Using the functions derived above the toggle functions are determined.
State | Present state D C B A |
Next state D C B A |
Toggle Function T_{d} T_{c} T_{b} T_{a} |
---|---|---|---|
10 | 1 0 1 0 | 1 0 1 1 (11) | 0 0 0 1 |
11 | 1 0 1 1 | 0 1 1 0 ( 6) | 1 1 0 1 |
12 | 1 1 0 0 | 1 1 0 1 (13) | 0 0 0 1 |
13 | 1 1 0 1 | 0 1 0 0 ( 4) | 1 0 0 1 |
14 | 1 1 1 0 | 1 1 1 1 (15) | 0 0 0 1 |
15 | 1 1 1 1 | 0 0 1 0 ( 2) | 1 1 0 1 |
So for example, applying the toggle function present state 10,
or binary 1010 (DCBA) gives
T_{a} = 1, T_{b} = A.~D i.e. 0 AND 0 = 0, T_{c} = A.B i.e 1 AND 0 = 0, and lastly T_{d} = ABC + AD = (0 AND 1 AND 0) OR (0 AND 0) = 0 OR 0 = 0. So in the table above for state 10 the only bit which changes is A so 1010 (decimal 10) becomes 1011 (decimal 11).
This process is repeated for each of the other unused states producing the table above. Finally the state transition diagram can be completed, filling in the unused states.
Why is it important to check the unused states?. Because when the counter is initially turned on, it might start in one of these unused states. As you can now see from the diagram all unused states lead into the main sequence, so leading to the correct count.
The SmartSim implementation is shown below. The first AND gate provides the logic function A AND NOT D. The NOT D being taken from the NOT Q output of the Td flip flip.
As well as the circuit simulation, you can attach the watch (or tracer) to various inputs to generate a timing diagram. This is shown below.
Summary
For anyone interested in digital electronics, SmartSim is a very useful tool, and as these tutorials have shown, its performed well with these moderately complex circuits. The tutorials have also briefly touched on some the techniques employed in digital design. The ability to step through the different circuit states is a very useful aid to diagnostics, as is the changing colours of the wires, denoting different signal levels.

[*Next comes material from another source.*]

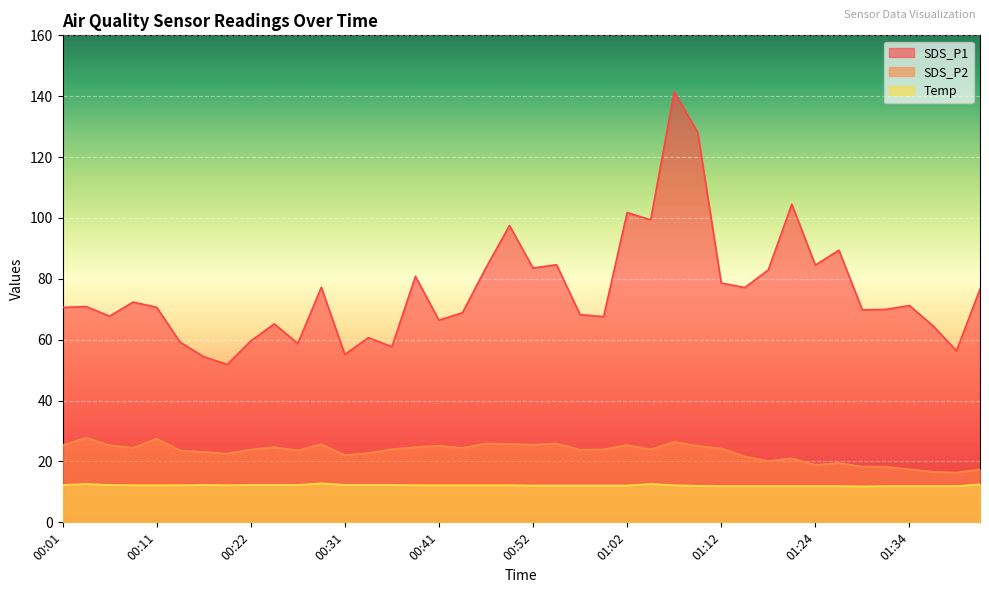

What is the difference between the SDS_P2 values at 00:22 and 01:24?

5.0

Some care must be taken when connecting up components and its recommended you magnify the area you are working on, to ensure connections are made properly, otherwise this can be rather fiddly process. Do not make connections to close to the component pins, as this to can be a potential source of error. Even though a circuit passes the validation test, that does not necessarily mean its wired up as intended.
When building up complex circuits, start a new folder to keep all the sub components together. Something you probably need to do anyway if you intend to share your designs.